Kate Esslemont

How can we as designers positively influence the process of healing? 

I have developed an infatuation with the process of healing in relation to our surroundings. As a designer, I am concerned with the spaces we occupy, built functionally to be restorative, meaning to positively influence the process of healing. There is an emerging emphasis on the word “wellbeing” among modern people, as the effects stress can have on our holistic health are evidenced. Holistic health considers the health of the entirety of the individual, equalling psychological and physical states.

If we can universally understand that stress causes illness, and we can universally understand that the spaces we occupy impact our behaviour and mood, then we can accept that as designers, we have the power to improve or damage the health of humanity through the spaces we create. This ability and responsibility needs to be utilised in a positive way. Research into psychoevolutionary theories shows us there are universal human preferences over spatial configurations, evolving from the pleasures and fears of our ancestors. Scientific research such as this enables us to create informed design decisions, forming spaces which engage humans in a positive, and therefore, healing dialogue. The point where this research meets functionality is where I seek to design. 

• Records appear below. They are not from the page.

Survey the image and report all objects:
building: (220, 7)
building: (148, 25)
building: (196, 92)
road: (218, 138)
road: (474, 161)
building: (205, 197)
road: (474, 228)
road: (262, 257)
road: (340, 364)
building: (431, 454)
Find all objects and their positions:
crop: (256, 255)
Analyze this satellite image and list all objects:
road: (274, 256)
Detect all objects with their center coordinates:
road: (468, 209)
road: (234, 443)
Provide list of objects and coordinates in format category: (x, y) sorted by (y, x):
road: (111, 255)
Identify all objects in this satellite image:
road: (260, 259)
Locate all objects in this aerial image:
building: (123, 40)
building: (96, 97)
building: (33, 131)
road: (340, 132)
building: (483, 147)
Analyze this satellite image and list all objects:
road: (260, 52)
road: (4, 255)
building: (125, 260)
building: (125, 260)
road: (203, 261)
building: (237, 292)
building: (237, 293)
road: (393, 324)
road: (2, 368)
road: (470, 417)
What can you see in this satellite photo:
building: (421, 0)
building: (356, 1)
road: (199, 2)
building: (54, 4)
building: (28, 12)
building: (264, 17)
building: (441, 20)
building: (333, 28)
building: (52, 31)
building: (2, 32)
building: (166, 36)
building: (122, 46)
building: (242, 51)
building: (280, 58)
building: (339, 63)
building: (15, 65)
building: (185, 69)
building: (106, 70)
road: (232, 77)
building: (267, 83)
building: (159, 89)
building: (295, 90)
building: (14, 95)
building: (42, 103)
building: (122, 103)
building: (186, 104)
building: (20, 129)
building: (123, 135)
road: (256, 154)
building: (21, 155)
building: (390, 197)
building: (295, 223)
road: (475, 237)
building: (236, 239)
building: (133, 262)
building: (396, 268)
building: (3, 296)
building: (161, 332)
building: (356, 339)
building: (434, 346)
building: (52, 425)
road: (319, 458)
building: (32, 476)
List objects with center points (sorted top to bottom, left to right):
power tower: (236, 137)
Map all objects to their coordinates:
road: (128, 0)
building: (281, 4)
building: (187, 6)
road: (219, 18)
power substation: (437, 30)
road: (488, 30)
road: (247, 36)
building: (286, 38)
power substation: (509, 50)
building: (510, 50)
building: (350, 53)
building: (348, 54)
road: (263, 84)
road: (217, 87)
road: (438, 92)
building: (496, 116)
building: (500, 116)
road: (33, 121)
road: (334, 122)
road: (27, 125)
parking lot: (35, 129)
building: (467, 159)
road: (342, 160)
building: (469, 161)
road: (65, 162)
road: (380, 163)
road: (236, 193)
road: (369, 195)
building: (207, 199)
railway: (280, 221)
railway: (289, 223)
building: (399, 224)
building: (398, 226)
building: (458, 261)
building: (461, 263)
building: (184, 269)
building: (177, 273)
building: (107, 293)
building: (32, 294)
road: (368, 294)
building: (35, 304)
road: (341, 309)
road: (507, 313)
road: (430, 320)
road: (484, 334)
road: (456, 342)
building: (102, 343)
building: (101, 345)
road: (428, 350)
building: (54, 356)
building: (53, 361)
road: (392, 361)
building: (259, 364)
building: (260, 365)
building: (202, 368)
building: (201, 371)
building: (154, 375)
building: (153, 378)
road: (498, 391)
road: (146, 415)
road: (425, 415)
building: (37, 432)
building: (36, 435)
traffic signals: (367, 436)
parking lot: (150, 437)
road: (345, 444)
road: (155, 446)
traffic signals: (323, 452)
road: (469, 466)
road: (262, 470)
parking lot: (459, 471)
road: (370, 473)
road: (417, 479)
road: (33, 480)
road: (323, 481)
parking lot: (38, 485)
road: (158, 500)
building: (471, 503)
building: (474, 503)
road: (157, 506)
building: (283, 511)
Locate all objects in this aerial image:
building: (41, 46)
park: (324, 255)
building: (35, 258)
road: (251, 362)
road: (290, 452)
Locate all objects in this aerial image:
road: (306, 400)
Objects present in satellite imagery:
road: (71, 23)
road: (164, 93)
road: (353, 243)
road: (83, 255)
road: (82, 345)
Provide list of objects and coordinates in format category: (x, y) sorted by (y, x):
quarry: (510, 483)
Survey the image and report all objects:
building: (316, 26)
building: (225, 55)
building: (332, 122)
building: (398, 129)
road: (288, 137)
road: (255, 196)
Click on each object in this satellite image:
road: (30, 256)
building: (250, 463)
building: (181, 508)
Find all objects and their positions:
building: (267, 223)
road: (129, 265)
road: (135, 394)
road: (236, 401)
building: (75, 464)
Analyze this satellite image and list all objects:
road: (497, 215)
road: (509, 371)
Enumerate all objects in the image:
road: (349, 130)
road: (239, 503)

Continuing the observations from my thesis “The Healing Space”, I propose to design a hybrid space for healing. Inspired by the success of Maggie’s Centres for those suffering with cancer and their family members, I found a lack of physical support for all those suffering from chronic illness. Alongside this finding and analysing our current healthcare system in the UK, I feel there is a void in preventative healthcare. For the individual to ask how they can become healthier, addressing any stress or trauma which could manifest as illness if left untreated. This space becomes a sanctuary within the city for those suffering with chronic illness, providing management of symptoms, treatment and therapies, and a space to connect with others, together with a preventative element to the space, welcoming all for medical check ups, lifestyle advice, and education on how to minimise the impact stress can have on our health.